Ancient aboriginal aquaculture system older than Stonehenge uncovered by Australia wildfires
When George Augustus Robinson made his way through the green and blue-black wetland near Australia’s Lake Condah in 1841, the British-born builder encountered a sight that confounded his expectations of the land and of the Gunditjmara aboriginal people who lived there.
Robinson recounted “an immense piece of ground trenched and banked,” according to a 2017 story by the Conversation. From overhead, the system of fish traps and channels Robinson saw would have looked as long and winding as the eels caught in weirs and reed-woven baskets below. The channels were lined in basalt, the black rock formed from the lava that once oozed from a dormant volcano, and had been rearranged over the years as floodplains shifted. It was an ancient aquaculture system cultivated by the Gunditjmara, who used it to trap fish and eels, grow plants, and expand their population in the region now known as southwestern Victoria. The sophisticated system was effective and ancient, with its creation dating back before Stonehenge and the Great Pyramids.

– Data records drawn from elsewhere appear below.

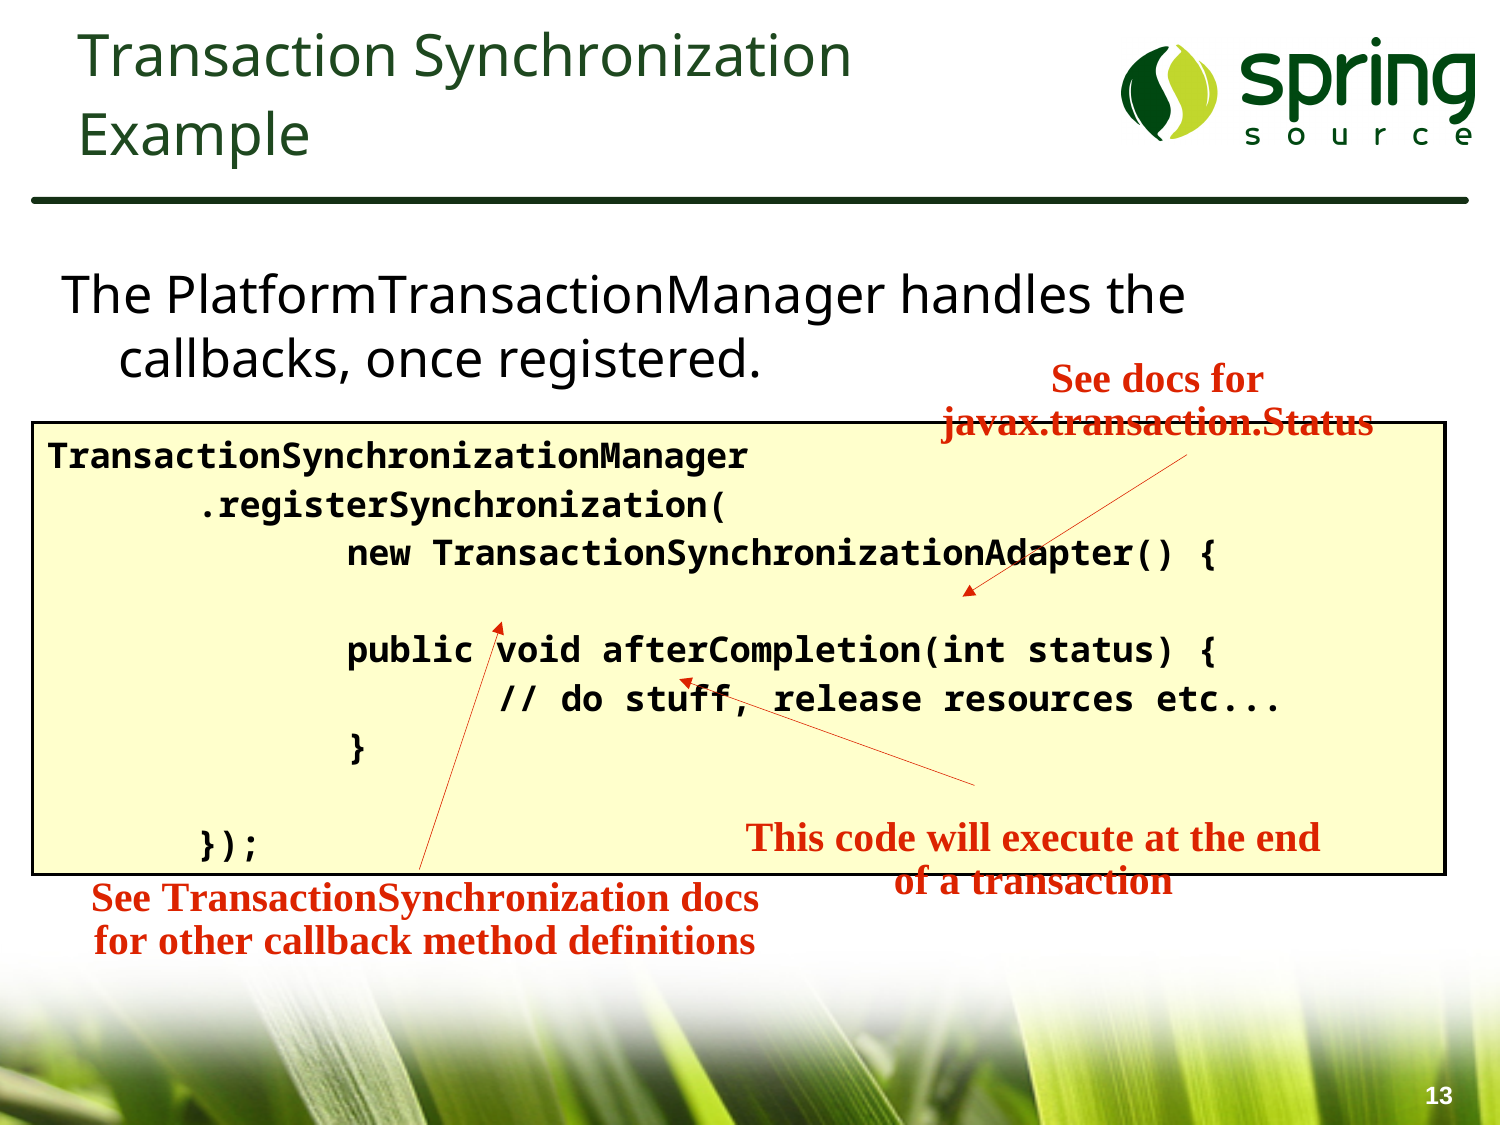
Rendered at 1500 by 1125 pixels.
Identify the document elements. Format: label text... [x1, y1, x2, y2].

text_box See docs for javax.transaction.Status [856, 349, 1459, 468]
text_box This code will execute at the end of a transaction [726, 809, 1341, 916]
title Transaction Synchronization Example [62, 0, 1409, 188]
picture [0, 944, 1500, 1125]
list The PlatformTransactionManager handles the callbacks, once registered. [47, 255, 1436, 398]
picture [1409, 37, 1475, 145]
text_box See TransactionSynchronization docs for other callback method definitions [53, 869, 798, 1035]
text_box TransactionSynchronizationManager .registerSynchronization( new TransactionSynchronizationAdapter() { public void afterCompletion(int status) { // do stuff, release resources etc... } }); [32, 422, 1446, 875]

“You don’t really see it anywhere else in Australia until European agriculture,” Ben Marwick, an associate professor of archaeology for the University of Washington, told The Washington Post. “It shows us they had a high level of technical skill, understanding of physics and of the natural environment.”
Not expecting such sophistication from the aboriginal people, Robinson marveled at the structures as “resembling the work of civilized man” — though his astonishment did nothing to stop European colonizers from killing the native people and destroying parts of the area with livestock and farming.
It would be more than a century before there would be any outside appreciation for the aquaculture system.